▶ _SUPPLIED RECORDS_
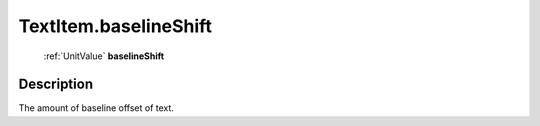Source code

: .. _TextItem.baselineShift:

================================================
TextItem.baselineShift
================================================

   :ref:`UnitValue` **baselineShift**


Description
-----------

The amount of baseline offset of text.

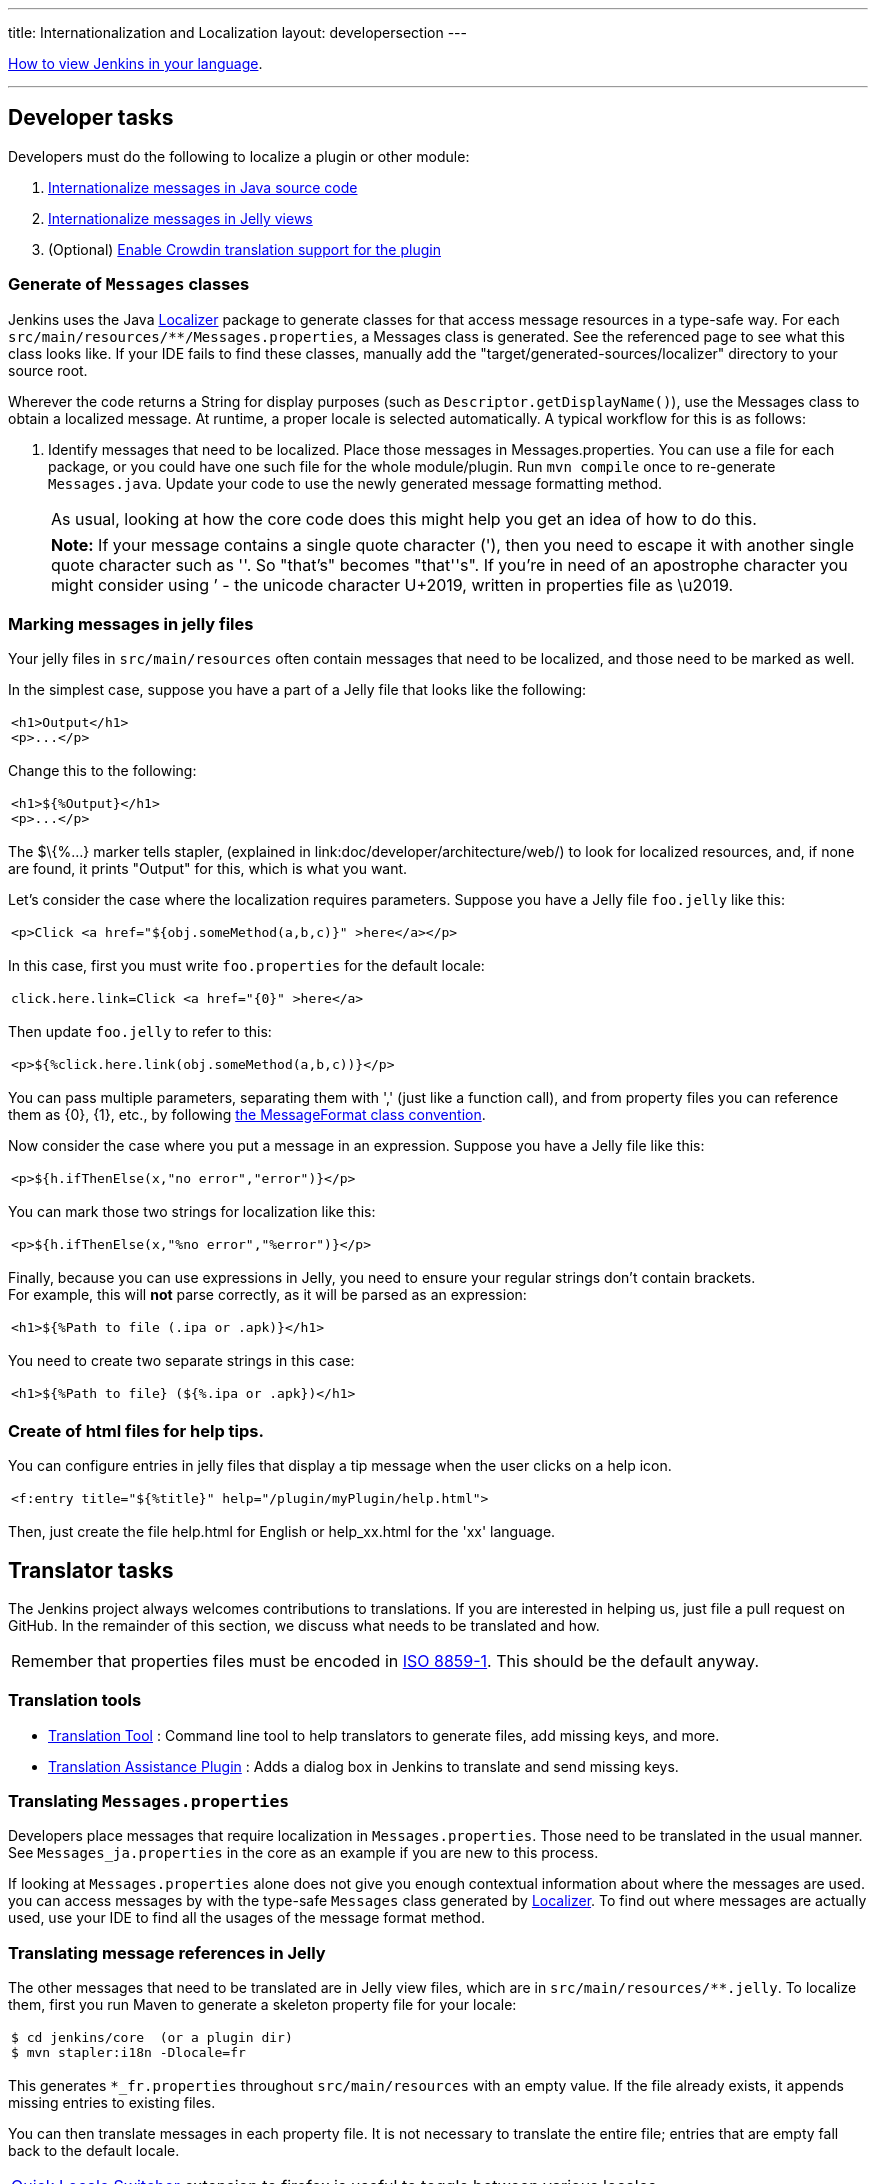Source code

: ---
title: Internationalization and Localization
layout: developersection
---

link:/doc/book/using/using-local-language/[How to view Jenkins in your language].

'''''

== Developer tasks

Developers must do the following to localize a plugin or other module:

. link:/doc/developer/internationalization/i18n-source-code/[Internationalize messages in Java source code]
. link:/doc/developer/internationalization/i18n-jelly-views/[Internationalize messages in Jelly views]
. (Optional) link:/doc/developer/crowdin/translating-plugins/[Enable Crowdin translation support for the plugin]

=== Generate of `+Messages+` classes

Jenkins uses the Java https://docs.oracle.com/middleware/1212/wls/WLAPI/weblogic/i18n/Localizer.html[Localizer]
package to generate classes for that access message resources in a type-safe way.
For each `+src/main/resources/**/Messages.properties+`, a Messages class is generated.
See the referenced page to see what this class looks like.
If your IDE fails to find these classes, manually add the "target/generated-sources/localizer" directory to your source root.

Wherever the code returns a String for display purposes (such as `+Descriptor.getDisplayName()+`), use the Messages class to obtain a localized message.
At runtime, a proper locale is selected automatically.
A typical workflow for this is as follows:

. Identify messages that need to be localized.
Place those messages in Messages.properties.
You can use a file for each package, or you could have one such file for the whole module/plugin.
Run `+mvn compile+` once to re-generate `+Messages.java+`.
Update your code to use the newly generated message formatting method.

+
[cols="",]
|===
|As usual, looking at how the core code does this might help you get an idea of how to do this.
|===

+
[cols="",]
|===
|*Note:* If your message contains a single quote character ('), then you need to escape it with another single quote character such as ''.
So "that's" becomes "that''s".
If you're in need of an apostrophe character you might consider using ’ - the unicode character U+2019, written in
properties file as \u2019.
|===

=== Marking messages in jelly files

Your jelly files in `+src/main/resources+` often contain messages that
need to be localized, and those need to be marked as well.

In the simplest case, suppose you have a part of a Jelly file that looks
like the following:

[width="100%",cols="100%",]
|===
a|
....
<h1>Output</h1>
<p>...</p>
....

|===

Change this to the following:

[width="100%",cols="100%",]
|===
a|
....
<h1>${%Output}</h1>
<p>...</p>
....

|===

The $\{%...} marker tells stapler,
(explained in link:doc/developer/architecture/web/) to look for localized resources,
and, if none are found, it prints "Output" for this, which is what
you want.

Let's consider the case where the localization requires parameters.
Suppose you have a Jelly file `+foo.jelly+` like this:

[width="100%",cols="100%",]
|===
a|
....
<p>Click <a href="${obj.someMethod(a,b,c)}" >here</a></p>
....

|===

In this case, first you must write `+foo.properties+` for the default
locale:

[width="100%",cols="100%",]
|===
a|
....
click.here.link=Click <a href="{0}" >here</a>
....

|===

Then update `+foo.jelly+` to refer to this:

[width="100%",cols="100%",]
|===
a|
....
<p>${%click.here.link(obj.someMethod(a,b,c))}</p>
....

|===

You can pass multiple parameters, separating them with ','
(just like a function call), and from property files you can reference
them as \{0}, \{1}, etc., by following
https://docs.oracle.com/en/java/javase/17/docs/api/java.base/java/text/MessageFormat.html[the
MessageFormat class convention].

Now consider the case where you put a message in an expression.
Suppose you have a Jelly file like this:

[width="100%",cols="100%",]
|===
a|
....
<p>${h.ifThenElse(x,"no error","error")}</p>
....

|===

You can mark those two strings for localization like this:

[width="100%",cols="100%",]
|===
a|
....
<p>${h.ifThenElse(x,"%no error","%error")}</p>
....

|===

Finally, because you can use expressions in Jelly, you need to ensure
your regular strings don't contain brackets. +
For example, this will *not* parse correctly, as it will be parsed as an
expression:

[width="100%",cols="100%",]
|===
a|
....
<h1>${%Path to file (.ipa or .apk)}</h1>
....

|===

You need to create two separate strings in this case:

[width="100%",cols="100%",]
|===
a|
....
<h1>${%Path to file} (${%.ipa or .apk})</h1>
....

|===

=== Create of html files for help tips.

You can configure entries in jelly files that display a tip message when the user clicks on a help icon.

[width="100%",cols="100%",]
|===
a|
....
<f:entry title="${%title}" help="/plugin/myPlugin/help.html">
....

|===

Then, just create the file help.html for English or help_xx.html for the
'xx' language.

== Translator tasks

The Jenkins project always welcomes contributions to translations. If
you are interested in helping us, just file a pull request on GitHub. In
the remainder of this section, we discuss what needs to be translated
and how.

[cols="",]
|===
|Remember that properties files must be encoded in
https://docs.oracle.com/javase/6/docs/api/java/util/Properties.html[ISO
8859-1]. This should be the default anyway.
|===

=== Translation tools

* https://wiki.jenkins.io/display/JENKINS/Translation-Tool[Translation
Tool] : Command line tool to help translators to generate files, add
missing keys, and more.
* https://plugins.jenkins.io/translation/[Translation
Assistance Plugin] : Adds a dialog box in Jenkins to translate and send
missing keys.

=== Translating `+Messages.properties+`

Developers place messages that require localization in
`+Messages.properties+`. Those need to be translated in the usual
manner. See `+Messages_ja.properties+` in the core as an example if you
are new to this process.

If looking at `+Messages.properties+` alone does not give you
enough contextual information about where the messages are used. you can access messages by with the
type-safe `+Messages+` class generated by
https://docs.oracle.com/middleware/1212/wls/WLAPI/weblogic/i18n/Localizer.html[Localizer]. To find out where
messages are actually used, use your IDE to find all the usages of the
message format method.

=== Translating message references in Jelly

The other messages that need to be translated are in Jelly view files,
which are in `+src/main/resources/**.jelly+`. To localize them, first
you run Maven to generate a skeleton property file for your locale:

[width="100%",cols="100%",]
|===
a|
....
$ cd jenkins/core  (or a plugin dir)
$ mvn stapler:i18n -Dlocale=fr
....

|===

This generates `+*_fr.properties+` throughout
`+src/main/resources+` with an empty value. If the file already exists,
it appends missing entries to existing files.

You can then translate messages in each property file.
It is not necessary to translate the entire file; entries that are empty fall back to the default locale.

[cols="",]
|===
|https://addons.mozilla.org/en-US/firefox/addon/locale-switcher/[Quick Locale Switcher]
extension to firefox is useful to toggle between various locales.
|===

=== Translating static HTML resources

Stand-alone HTML files are often used in Jenkins for things like inline help messages.
To translate these resources, add the locale code between the file name and the extension.
For example, the Japanese version of `+abc.html+` would be `+abc_ja.html+`, and the British version of it could be `+abc_en_GB.html+`.
These files must be encoded in UTF-8.

=== Pushing changes

After successfully testing the changes interactively, submit a pull request to propose the changes.
Instructions for localization pull requests to Jenkins core are available in the link:https://github.com/jenkinsci/jenkins/blob/master/CONTRIBUTING.md#proposing-changes[Jenkins core contributing guide].
Plugins that use Crowdin for translation can follow the link:/doc/developer/crowdin/translating-plugins/[Crowdin translation instructions].
Plugins that do not use Crowdin for translation should submit a pull request according to the contributing guide for the specific plugin.

When starting a translation, try to check if anyone else is working on the same locale.
You can find out who they are by finding existing localization and looking at its history.
Try to get in touch with them to avoid a surprise.

== Jenkins Development Support plugin for IntelliJ IDEA

Refactoring the existing code to handle i18n correctly is tedious.
So link:https://plugins.jetbrains.com/plugin/1885-jenkins-development-support[IntelliJ IDEA plugin Jenkins Development Support] is developed to simplify this.

image:../../../images/developer/internationalization-and-localization/download_jenkins_dev_support.png[Install Plugin]

// == Stapler plugin for NetBeans
//
// See
// https://github.com/stapler/netbeans-stapler-plugin[NetBeans
// plugin for Stapler] for details.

▶ _ACTIVITY_
Search the lines above for the string "using", then show every one that has it.

▶ _TASK OUTPUT_
link:/doc/book/using/using-local-language/[How to view Jenkins in your language].
If you're in need of an apostrophe character you might consider using ’ - the unicode character U+2019, written in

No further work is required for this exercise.